O Direito é instrumento civilizado de realização da justiça - e, precisamente por isso, não pode ser bode expiatório de si mesmo, não estando à disposição para ser sacrificado em nome de noções maleáveis, idiossincráticas e discutíveis de "justiça".

quinta-feira, 3 de fevereiro de 2022

Atualizado às 14:55

 (Imagem: Arte Migalhas)

(Imagem: Arte Migalhas)

"Aquele foi o melhor dos tempos, foi o pior dos tempos; aquela foi a idade da sabedoria, foi a idade da insensatez, foi a época da crença, foi a época da descrença; foi a estação da Luz, a estação das Trevas, a primavera da esperança, o inverno do desespero; tínhamos tudo diante de nós, tínhamos nada diante de nós, íamos todos direto para o Paraíso, íamos todos direto no sentido contrário - em suma, o período era em tal medida semelhante ao presente que algumas de suas mais ruidosas autoridades insistiram em seu recebimento, para o bem ou para o mal, apenas no grau superlativo de comparação." 

"A douta profissão da lei não estava certamente atrás de nenhuma douta profissão, no que se refere à propensão dionisíaca." 

(Charles Dickens) 

Começo este breve texto falando sobre a história de ascensão e queda de um juiz. Um juiz celebrado pela mídia e que, durante anos, foi convertido em um símbolo de superioridade moral e busca pela justiça. Um juiz que ganhou notoriedade por trabalhar em casos de grande repercussão, mas que veio a cair em desgraça por conta de atropelos ao devido processo legal e de violações a prerrogativas profissionais de advogados.

Neste momento, você - prezado(a) leitor(a) - possivelmente está formando em sua mente o nome e a imagem da pessoa a qual me refiro. Talvez o nome "Sérgio Moro" tenha sido o primeiro a surgir em seus pensamentos. Seria compreensível, não é mesmo? Mas não, não é a ele que faço referência no parágrafo acima, mas sim ao ex-magistrado espanhol Baltasar Garzón.

Durante muitos anos, Garzón atuou na principal corte criminal espanhola, a Audiencia Nacional. Trabalhou em casos de grande repercussão envolvendo crime organizado, lavagem de dinheiro e terrorismo. Foi internacionalmente celebrado pela sua atuação em casos graves de violações de direitos humanos, incluindo investigações sobre as vítimas da Operação Condor e da "Guerra Sucia" argentina. Minha geração, ainda na juventude, no final dos anos 1990, viu Garzón receber projeção global por conta do requerimento de detenção do ex-ditador chileno Augusto Pinochet.

•••

▶ Descrição do exercício: Continue o texto acima sobre o ex-juiz Baltasar Garzón, começando logo após a última frase.

•••

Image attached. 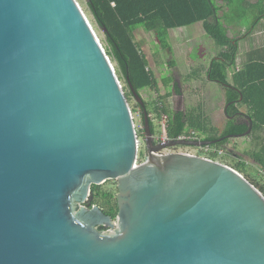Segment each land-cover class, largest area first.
I'll use <instances>...</instances> for the list:
<instances>
[{"label": "water", "instance_id": "obj_1", "mask_svg": "<svg viewBox=\"0 0 264 264\" xmlns=\"http://www.w3.org/2000/svg\"><path fill=\"white\" fill-rule=\"evenodd\" d=\"M131 90L141 165L123 86L77 0H0V264H264L263 195L217 162L158 156L218 141L157 145ZM108 182L116 221L87 206Z\"/></svg>", "mask_w": 264, "mask_h": 264}, {"label": "trees", "instance_id": "obj_2", "mask_svg": "<svg viewBox=\"0 0 264 264\" xmlns=\"http://www.w3.org/2000/svg\"><path fill=\"white\" fill-rule=\"evenodd\" d=\"M81 1L85 2L95 30L104 36V50L110 61L116 65V73L123 85L129 104L134 98L131 86L140 95L142 90H153L157 84L155 75L150 68L151 62L143 45L137 40L136 31L143 29L147 33H153L160 48L169 54V46L165 40L167 37L166 30L202 23L206 34L217 43L220 49L226 51L219 56V59L212 61L208 76L210 81L222 85L226 92L228 122L220 135L204 139L199 136V139L218 141L211 148L228 152L226 146L229 138L246 133L249 128L247 120L250 119L252 122L251 133L262 132L263 137L259 147L249 154L246 153L245 158L253 163L259 176L262 175V179L264 178V59L253 57V54L241 70L233 73V83L229 82L228 73L229 70L235 69L239 39L229 36L228 29L218 16L220 8L216 0ZM225 1L228 6L231 5V0ZM242 2V0L239 1V7ZM263 15L264 11L258 13L253 26ZM143 101L150 117L152 132L155 134L148 103L144 99ZM240 106L247 107L246 114L240 113ZM137 107L141 110L142 119H144L143 108L139 104L132 109V113ZM153 108L158 118H160L161 112L167 114V136L170 139H178L182 135L195 132L186 130L189 121L186 112L169 114L161 98L154 103ZM239 117L246 118V122L239 123L237 121ZM143 125L145 126L144 121ZM192 126L194 128V121ZM142 133L145 134V127L142 129ZM211 159L217 161L218 156L213 155ZM246 163V160L238 158L232 166H225L245 178L264 197V185L259 182L256 176L252 177L247 173ZM93 191L94 200L89 204V207L100 206L106 215L111 216L116 221L118 204L115 193L110 190H103L102 186H93ZM104 230L106 229L102 227L101 231Z\"/></svg>", "mask_w": 264, "mask_h": 264}, {"label": "rangeland", "instance_id": "obj_3", "mask_svg": "<svg viewBox=\"0 0 264 264\" xmlns=\"http://www.w3.org/2000/svg\"><path fill=\"white\" fill-rule=\"evenodd\" d=\"M239 1L240 0H231V5L229 6L230 14L228 17H226V20L229 23L228 25L230 27H232L233 25H239L236 23L234 24V22H242L243 24H241V26L235 28H238L239 30L241 28L250 30L255 24V19L258 13L264 11V3H259L257 6H255L254 10H252L250 8L241 9V7H239ZM77 2L79 5H81L87 16H89V19L92 23V19L90 15H88V10L85 2L81 0H77ZM139 31L145 35V40L147 41L148 45L151 44L150 48L144 50L148 58H150L151 60V58L154 57L157 62H159L160 64L162 63V65L160 66L162 70H159L158 74L160 75L161 73H163V79L165 78L163 83L165 85L164 90L167 92V95L160 96L164 106L170 110L180 109V101L182 99V104L184 105V108L186 110L185 112L189 120L186 130L195 131L194 133H196L200 137H205L204 133L196 127L193 128L192 122L197 118V112H201L202 110H207V114L209 116H211V113H213L211 119L214 118L215 121L211 120L210 122L209 119L210 127L213 126V129L215 131H223L225 122H223V118L222 120L217 118L216 109L221 106L223 102L225 103L226 92L222 85L217 82L210 81L207 77L209 58L213 57L214 55H219L221 49L210 36L204 34L205 32L202 23H197L188 27L166 30L167 37L165 38V40L169 46V54L160 48L158 40L154 34H149L143 29H138L136 31V35ZM97 34L104 48V36L98 32ZM242 34L244 35V33ZM230 35L234 36L232 31L230 32ZM154 41H156L157 43H155ZM253 41L254 40L251 37H248L246 42L242 44L240 43L239 54L242 53L244 48H254V45H252ZM169 62H172L171 67L168 66ZM111 64L116 70V65L112 62ZM169 70L172 71V73H168ZM168 74L169 76L167 77L166 75ZM174 82H178V88H175V91L172 88ZM150 92L152 93V95L151 93H148V89H144L140 92V95L142 99H144L148 103L149 111L151 112V116L153 118L155 133H157L159 130L160 118H158L157 114L154 113L153 108V105L156 102V96L152 91ZM173 95L175 97L173 99L170 98ZM137 104L138 103L136 102L135 98H133V101H131V103L129 104L131 110L135 108ZM225 104L227 105V103ZM226 105L225 108L227 107ZM168 112L171 113V111ZM132 114L138 135H141V145L138 161L139 164H143L148 159L147 149L144 141L145 134L143 135L142 133V129L145 127L143 125L144 119H142V113L138 107ZM250 136L251 135L248 134L244 137L229 138L228 145L226 146L228 152L221 151L222 153L219 154L217 162L222 165L232 166L237 162L238 158H242L247 162V173L252 177L256 176L259 182L264 185V178L262 179V175L259 176V173L253 163L249 161V159L245 158V152L255 151L261 143L260 139H257L255 137L250 138ZM187 151L200 155L198 149L195 148H188ZM102 188L103 190H110L114 192L115 195L118 192L116 182H109L108 184L102 185Z\"/></svg>", "mask_w": 264, "mask_h": 264}, {"label": "crops", "instance_id": "obj_4", "mask_svg": "<svg viewBox=\"0 0 264 264\" xmlns=\"http://www.w3.org/2000/svg\"><path fill=\"white\" fill-rule=\"evenodd\" d=\"M242 1H243L242 5H240V7L242 9L250 8L252 10H254L255 5H258L259 3H261V4L264 3V0H242ZM216 3H217V5L220 8L218 16L222 19V21H223L225 27L228 29V31H230V32L232 31V33L234 35V36H231L230 32H229V36L231 38L235 37V38L239 39V41H238V54H237V57H236L235 69L230 70L229 73H228L229 74L228 75V80H229V82L233 83V81H232L233 73L234 72H238L239 70H241L246 65L248 59H250V56H252L254 54L253 57H257L258 59H264V15L260 18V20L256 23V25L253 26L250 30H246L245 28H241L239 30L238 28L236 29L235 27L241 26V24H243L242 22L241 23L234 22V24L235 23L239 24L237 26L233 25L232 27H230L228 25L229 23L227 22L226 17L229 16L230 9H229V6L227 5V2L225 0H216ZM228 21H229V19H228ZM204 32H205V30H204ZM239 33H241V34H239ZM242 33H244V35ZM149 34H153V33H149ZM204 34H206V32ZM136 36H137V40L143 45L144 49L150 48L151 44L148 45L147 41L145 40V35L144 34H142L139 31ZM248 37H251L254 40L253 44H252V45H254V48H252V49L244 48L242 53L239 54L240 43L242 44V43L246 42ZM154 42L157 43L156 41H154ZM225 52H226L225 50L221 49V52H220L219 55H216V56L214 55L213 57L209 58L208 71H209V68H210V66L212 64V61L216 60V59H219V56L221 54L225 53ZM148 59L150 60V58H148ZM150 62H151V64H150L151 67L150 68L152 69V72L154 73L156 81H157L158 84H156V87L153 90L148 89V93H151L150 91H152L154 93V95L156 96L155 100L157 102L161 95H163V96L167 95V92L164 90L165 85L163 83L165 78L163 79V73H161L160 75L158 74V71L162 70V68L160 67L162 65V63L160 64L159 62H157L154 59V57L151 58ZM170 65H172V62L168 63V66H170ZM208 71H207V77L209 79ZM168 73H172V71L169 70ZM166 76L168 77L169 74L166 75ZM172 88L175 91V88H178V82H174ZM151 95H152V93H151ZM174 97L175 96L173 95L170 98L173 99ZM180 103H181V108L180 109H173V110L171 109L170 110V109L167 108V110L171 111V113L172 112H185L186 110L184 108V105L182 104V99H181ZM225 103H226V98H225ZM225 103L223 102V104L216 109L217 118H219L221 120L223 118V122H225L223 130L227 126V122H228V117L226 115L227 107L225 108V105H226ZM171 105H172V101H171ZM239 111H240L241 114H246L247 113V107L246 106H240L239 107ZM211 116H213V113H211ZM211 116H209L207 114V110H205V111L202 110L201 112H197V118L194 120V127L198 128L200 131H202L204 133L205 137L202 136V139H204L206 137H211V136H214V135H220L223 132L221 130H216L215 131L213 129V126L210 127L209 119H210V122H211V120L215 121L214 118L211 119L212 118ZM246 120L247 119L244 118V117H239L237 121L239 123H242V122L245 123ZM207 127H208V131H207ZM250 135H251L250 138L251 137L252 138L257 137V138H260V140L263 137V133L262 132H256L255 134L250 133ZM245 153L249 154L251 152L247 151Z\"/></svg>", "mask_w": 264, "mask_h": 264}, {"label": "built area", "instance_id": "obj_5", "mask_svg": "<svg viewBox=\"0 0 264 264\" xmlns=\"http://www.w3.org/2000/svg\"><path fill=\"white\" fill-rule=\"evenodd\" d=\"M167 123H168L167 114L161 112L160 121H159V130L154 135L155 143H157V145H165V143H167V141H169V140H188V141L199 140V136L194 132L182 135L178 139H170L167 136ZM137 145H138V153H139L140 145H141L139 135H138ZM187 149L188 148L168 149V150H165L161 153H158V156L164 157V156H168V155H172V154H186V155H190V156L201 157V158H204V159L212 161V162H217V161H213L211 159V157L213 155L219 156V154L222 153L221 151L216 150L214 148L206 147V148L198 149L200 155H202V156H200L196 153H191V152L187 151ZM138 159H139V157H138ZM137 165H141V164H139V161H138Z\"/></svg>", "mask_w": 264, "mask_h": 264}, {"label": "flooded vegetation", "instance_id": "obj_6", "mask_svg": "<svg viewBox=\"0 0 264 264\" xmlns=\"http://www.w3.org/2000/svg\"><path fill=\"white\" fill-rule=\"evenodd\" d=\"M87 206H89V204H87ZM102 228V227H101ZM101 228H100V230H101ZM104 231H108V230H104Z\"/></svg>", "mask_w": 264, "mask_h": 264}]
</instances>
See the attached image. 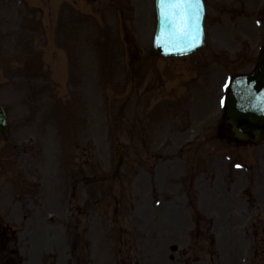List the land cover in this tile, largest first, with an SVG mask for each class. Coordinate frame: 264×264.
<instances>
[{
    "label": "rangeland",
    "instance_id": "1",
    "mask_svg": "<svg viewBox=\"0 0 264 264\" xmlns=\"http://www.w3.org/2000/svg\"><path fill=\"white\" fill-rule=\"evenodd\" d=\"M207 5L204 49L158 59L154 0H0V105L11 123L0 137V230L2 248L18 250L6 264H238L250 253L238 214L222 218L226 234L206 233L192 220L199 203L179 196L189 168H208L196 174L206 193L211 171L235 161L234 180L219 185L241 213L250 160L229 161L236 147L205 135L264 44V0ZM232 8L245 15L233 27L216 17ZM253 149L257 158L264 144Z\"/></svg>",
    "mask_w": 264,
    "mask_h": 264
},
{
    "label": "water",
    "instance_id": "2",
    "mask_svg": "<svg viewBox=\"0 0 264 264\" xmlns=\"http://www.w3.org/2000/svg\"><path fill=\"white\" fill-rule=\"evenodd\" d=\"M168 3L169 0H156L155 51L163 56H182L200 50L205 39L203 0H192L190 10L173 11ZM189 28L193 33L198 31L195 39L185 38L184 33ZM226 120L237 140L258 141L264 132V52L251 75L233 81L226 101ZM8 131L6 111L0 107V132Z\"/></svg>",
    "mask_w": 264,
    "mask_h": 264
},
{
    "label": "snow or ice",
    "instance_id": "3",
    "mask_svg": "<svg viewBox=\"0 0 264 264\" xmlns=\"http://www.w3.org/2000/svg\"><path fill=\"white\" fill-rule=\"evenodd\" d=\"M168 7L173 11L177 9L190 10L193 7V4L192 0H169ZM197 35L198 31L193 33L191 28L184 33L185 38L191 37L192 39H195Z\"/></svg>",
    "mask_w": 264,
    "mask_h": 264
},
{
    "label": "flooded vegetation",
    "instance_id": "4",
    "mask_svg": "<svg viewBox=\"0 0 264 264\" xmlns=\"http://www.w3.org/2000/svg\"><path fill=\"white\" fill-rule=\"evenodd\" d=\"M258 226H260V227L263 226V227H264V221H263V220H259V221H258Z\"/></svg>",
    "mask_w": 264,
    "mask_h": 264
}]
</instances>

•••

▶ Resposta do exercício:
Apesar de toda esta trajetória brilhante, em dado momento Garzón pode ter começado a acreditar que os fins justificavam os meios. Ele foi acusado de ter utilizado escutas ilegais em prisões, para registrar conversas entre investigados presos e seus advogados. Em 2012, a Suprema Corte espanhola julgou Garzón culpado pelas acusações. Ele foi condenado ao afastamento da magistratura por 11 anos, sendo altamente improvável que ele algum dia retorne à toga.

Quando comparamos a trajetória de Garzón com a história da ascensão e queda de Moro, três grandes diferenças saltam aos olhos. A primeira diz respeito à dimensão do personagem protagonista de cada uma das situações. Em termos de currículo, projeção internacional e realizações, não existe comparação possível entre os dois ex-magistrados. Sua extensa lista de realizações torna Garzón um ator público de estatura muito superior, sendo internacionalmente reconhecido por conta da envergadura de seu trabalho - inclusive como advogado, na defesa de direitos fundamentais, após a condenação que lhe foi imposta1. Não se trata de alguém que foi artificialmente projetado pela mídia de seu próprio país, por interesses imediatos de agenda político-partidária, como ocorreu no episódio brasileiro. Neste quesito, ponto para Garzón.

A segunda distinção diz respeito à gravidade e alcance das ilicitudes cometidas. Garzón foi condenado por "grampear" ilegalmente investigados e advogados. Se por um lado tal conduta é manifestamente indefensável em um Estado Democrático de Direito, por outro é preciso recordar que, no caso brasileiro, tal ilícito representa apenas uma pequena fração das irregularidades praticadas por Moro em prejuízo do devido processo legal, das prerrogativas da advocacia, da ética e da moralidade pública.

Sim, todos sabemos que Moro também grampeou advogados ilegalmente2. Mas ele foi além: grampeou ilegalmente a Presidente da República e vazou o conteúdo da conversa para a mídia (tendo, posteriormente, se desculpado perante o STF3); estribou-se na imparcialidade, desfigurando o papel próprio do juiz em nosso ordenamento jurídico, ao atuar em processos em estreita combinação de estratégias com a acusação4; levou à prisão o candidato que era líder da oposição e primeiro colocado nas intenções de voto, em pleno ano eleitoral, para depois pedir exoneração da magistratura e assumir cargo no governo do candidato que foi favorecido pela sua atuação como juiz5; e - last but not least - deixou posteriormente o governo para trabalhar como "consultor" em empresa norte-americana que atendia precisamente as corporações que foram profundamente afetadas por seu trabalho enquanto juiz (por um "modesto" salário em torno de R$ 241.000,00 mensais, ao longo de aproximadamente um ano)6. Neste quesito, como se vê, Moro ganha de lavada, fazendo o ilícito praticado por Garzón parecer café pequeno na comparação.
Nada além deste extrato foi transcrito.